--- Fragmento seleccionado ---
* * * * * * * * *

Todo lo que he escrito, por cierto, puede que no ofrezca ningún curso novedoso para la acción. Mucho menos, “ideas que enamoren” o conmuevan a los espíritus en pos de alguna gesta patriótica. Tampoco era la intención[17]. Creo, no obstante, que tener cierta lucidez sobre la gravedad del momento que vivimos es necesaria y útil, al menos para no embarcarse en empresas que culminan – como lo hemos visto – en la frustración o la desilusión. En cuanto a lo que considero certeza, no advertir los rasgos fundamentales del proyecto moderno y su crisis actual significaría insistir en una empresa moderna – el socialcristianismo original, tradicional o fundacional  – que ya no es sostenible como tal, sino a condición de repensar sus mismos orígenes.

                                                                                  Buenos Aires, octubre de 2001

 

[1] Sosa, Pablo Marcelo; “Apuntes a partir de la “Carta sobre el Humanismo”, de Martín Heidegger”; ponencia para la segunda jornada de filosofía del prof. “Espíritu Santo” de Quilmes, Quilmes, 1999.

[2] Cfr. Vattimo, Gianni; “Etica de la interpretación”, cap. 1, “Posmodernidad y fin de la historia”; Paidós, Buenos Aires, 1992. Como es bien sabido, la “primera piedra” fue lanzada por F. Fukuyama en “The End of History?”, The National Interest, nro. 16, 1989. Cfr. del mismo autor: “El fin de la historia y el último hombre”, Planeta-Agostini, Barcelona, 1994.

* * * * * * * * *

--- Datos extraídos ---
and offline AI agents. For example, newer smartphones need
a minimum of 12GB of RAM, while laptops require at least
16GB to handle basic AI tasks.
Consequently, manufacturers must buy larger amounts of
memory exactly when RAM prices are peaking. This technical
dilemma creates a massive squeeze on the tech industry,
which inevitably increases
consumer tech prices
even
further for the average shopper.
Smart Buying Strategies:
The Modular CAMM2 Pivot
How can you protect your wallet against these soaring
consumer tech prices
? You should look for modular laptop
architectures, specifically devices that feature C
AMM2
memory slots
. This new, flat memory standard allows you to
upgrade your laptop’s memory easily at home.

* * * * * * * * *

--- Ejercicios por resolver ---
(a) Según el fragmento, ¿quién lanzó la "primera piedra" y en qué publicación lo hizo?
(b) Reescribe la parte del fragmento que empieza con las palabras "[2] Cfr. Vattimo, Gianni;" y termina después de "Planeta-Agostini, Barcelona, 1994.", poniendo "Editorial Paidós" en lugar de "Paidós".
Los datos no se usan para nada en esta tarea.

--- Respuestas por ejercicio ---
(a) F. Fukuyama, en "The End of History?", The National Interest, nro. 16, 1989.

(b)
[2] Cfr. Vattimo, Gianni; “Etica de la interpretación”, cap. 1, “Posmodernidad y fin de la historia”; Editorial Paidós, Buenos Aires, 1992. Como es bien sabido, la “primera piedra” fue lanzada por F. Fukuyama en “The End of History?”, The National Interest, nro. 16, 1989. Cfr. del mismo autor: “El fin de la historia y el último hombre”, Planeta-Agostini, Barcelona, 1994.